» **LINHAS DE DADOS**:
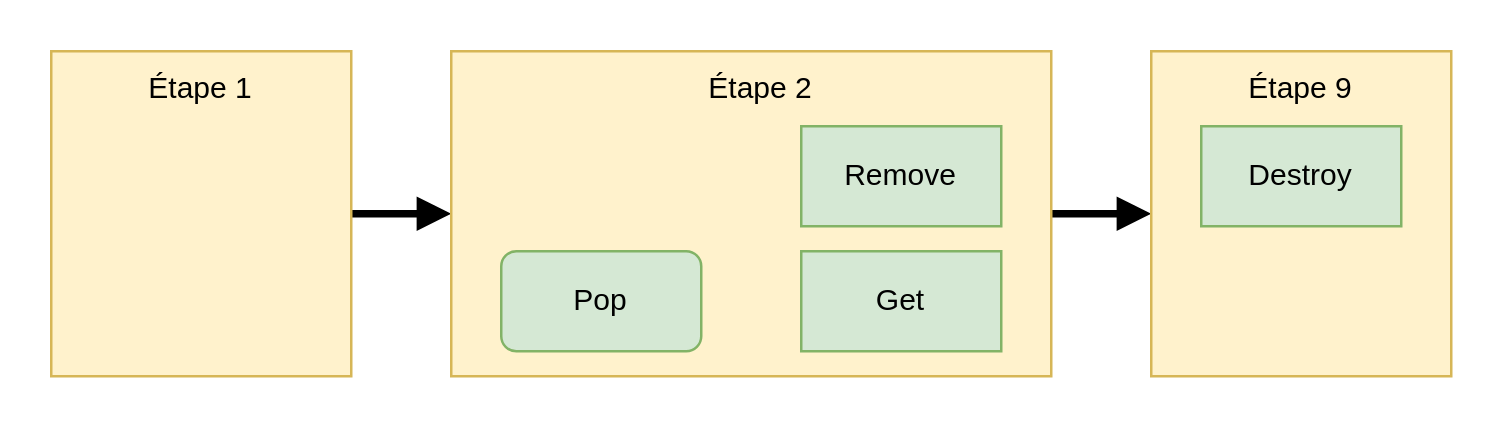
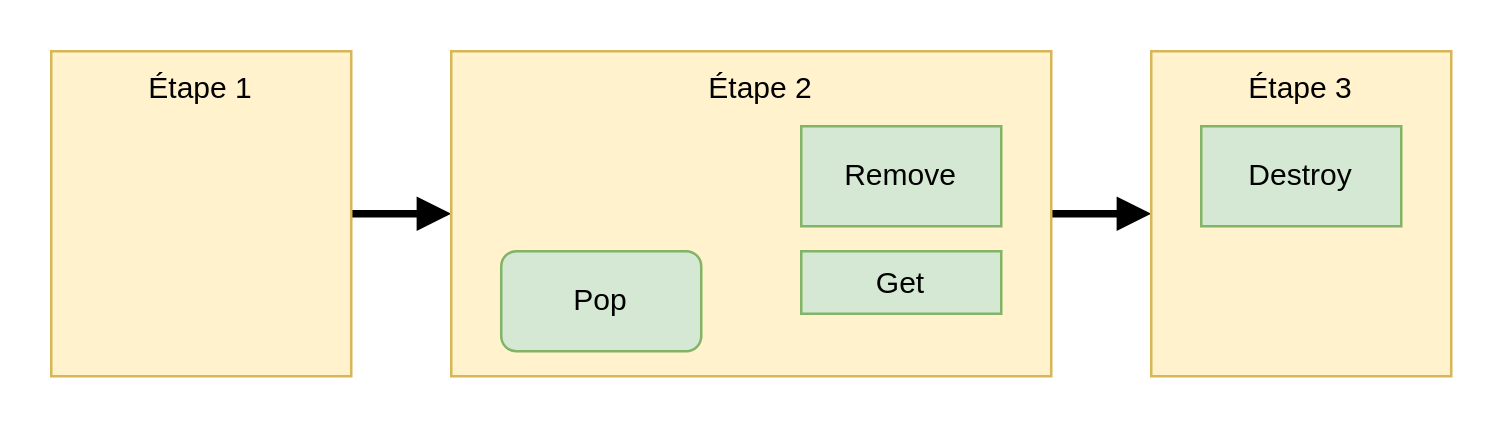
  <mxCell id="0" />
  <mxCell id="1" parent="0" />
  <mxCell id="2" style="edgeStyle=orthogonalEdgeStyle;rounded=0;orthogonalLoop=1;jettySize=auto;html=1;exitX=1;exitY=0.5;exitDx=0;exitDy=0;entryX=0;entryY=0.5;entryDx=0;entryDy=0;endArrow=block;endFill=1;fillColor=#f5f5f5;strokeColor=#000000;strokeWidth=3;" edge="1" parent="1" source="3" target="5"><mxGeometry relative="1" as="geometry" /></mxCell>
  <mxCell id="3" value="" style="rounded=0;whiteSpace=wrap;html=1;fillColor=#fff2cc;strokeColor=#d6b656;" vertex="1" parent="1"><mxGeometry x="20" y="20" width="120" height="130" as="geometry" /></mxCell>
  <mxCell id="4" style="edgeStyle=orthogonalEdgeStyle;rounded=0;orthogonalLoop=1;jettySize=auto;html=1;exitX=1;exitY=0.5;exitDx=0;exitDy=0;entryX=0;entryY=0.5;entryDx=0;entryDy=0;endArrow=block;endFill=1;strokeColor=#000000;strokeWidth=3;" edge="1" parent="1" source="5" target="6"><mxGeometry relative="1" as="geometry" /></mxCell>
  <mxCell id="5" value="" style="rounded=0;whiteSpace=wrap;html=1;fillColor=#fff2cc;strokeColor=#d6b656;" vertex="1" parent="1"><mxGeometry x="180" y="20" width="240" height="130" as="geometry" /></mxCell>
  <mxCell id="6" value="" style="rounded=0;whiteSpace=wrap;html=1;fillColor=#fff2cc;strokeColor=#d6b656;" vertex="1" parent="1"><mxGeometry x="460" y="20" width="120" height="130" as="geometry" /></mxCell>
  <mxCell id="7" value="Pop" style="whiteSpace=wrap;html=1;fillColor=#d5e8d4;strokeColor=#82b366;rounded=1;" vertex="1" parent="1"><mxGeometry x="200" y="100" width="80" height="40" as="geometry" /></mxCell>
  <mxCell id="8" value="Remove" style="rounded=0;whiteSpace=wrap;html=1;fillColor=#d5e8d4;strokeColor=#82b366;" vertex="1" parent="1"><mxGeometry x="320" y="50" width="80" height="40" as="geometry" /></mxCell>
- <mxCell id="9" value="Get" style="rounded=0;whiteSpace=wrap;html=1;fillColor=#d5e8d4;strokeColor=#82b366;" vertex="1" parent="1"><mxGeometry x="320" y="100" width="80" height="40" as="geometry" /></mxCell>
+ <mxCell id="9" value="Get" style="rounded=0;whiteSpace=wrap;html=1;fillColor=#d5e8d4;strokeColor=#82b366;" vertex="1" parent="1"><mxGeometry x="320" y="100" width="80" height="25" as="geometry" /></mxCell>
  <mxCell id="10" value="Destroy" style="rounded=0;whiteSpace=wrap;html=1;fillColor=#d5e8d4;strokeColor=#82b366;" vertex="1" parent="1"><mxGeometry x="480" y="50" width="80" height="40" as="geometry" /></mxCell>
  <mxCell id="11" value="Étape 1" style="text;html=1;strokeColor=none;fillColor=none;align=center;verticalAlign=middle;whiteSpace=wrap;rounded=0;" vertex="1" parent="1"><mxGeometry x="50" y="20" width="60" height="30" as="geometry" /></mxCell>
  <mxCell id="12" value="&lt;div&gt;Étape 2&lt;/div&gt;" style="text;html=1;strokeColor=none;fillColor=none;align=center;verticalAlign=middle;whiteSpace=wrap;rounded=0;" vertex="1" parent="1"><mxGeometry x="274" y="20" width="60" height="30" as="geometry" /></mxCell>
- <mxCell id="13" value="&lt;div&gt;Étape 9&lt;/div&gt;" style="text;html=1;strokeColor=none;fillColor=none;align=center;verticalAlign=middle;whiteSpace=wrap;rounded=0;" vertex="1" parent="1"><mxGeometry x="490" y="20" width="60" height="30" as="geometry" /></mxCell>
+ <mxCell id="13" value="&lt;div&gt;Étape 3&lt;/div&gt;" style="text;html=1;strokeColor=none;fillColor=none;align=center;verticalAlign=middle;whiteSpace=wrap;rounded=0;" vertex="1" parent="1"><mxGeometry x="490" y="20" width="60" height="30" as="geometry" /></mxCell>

» **OBJETIVO DO EXERCÍCIO**: Selecione e copie todas as linhas acima que contêm a string "endFill".

» **RESPOSTA DO EXERCÍCIO**:
  <mxCell id="2" style="edgeStyle=orthogonalEdgeStyle;rounded=0;orthogonalLoop=1;jettySize=auto;html=1;exitX=1;exitY=0.5;exitDx=0;exitDy=0;entryX=0;entryY=0.5;entryDx=0;entryDy=0;endArrow=block;endFill=1;fillColor=#f5f5f5;strokeColor=#000000;strokeWidth=3;" edge="1" parent="1" source="3" target="5"><mxGeometry relative="1" as="geometry" /></mxCell>
  <mxCell id="4" style="edgeStyle=orthogonalEdgeStyle;rounded=0;orthogonalLoop=1;jettySize=auto;html=1;exitX=1;exitY=0.5;exitDx=0;exitDy=0;entryX=0;entryY=0.5;entryDx=0;entryDy=0;endArrow=block;endFill=1;strokeColor=#000000;strokeWidth=3;" edge="1" parent="1" source="5" target="6"><mxGeometry relative="1" as="geometry" /></mxCell>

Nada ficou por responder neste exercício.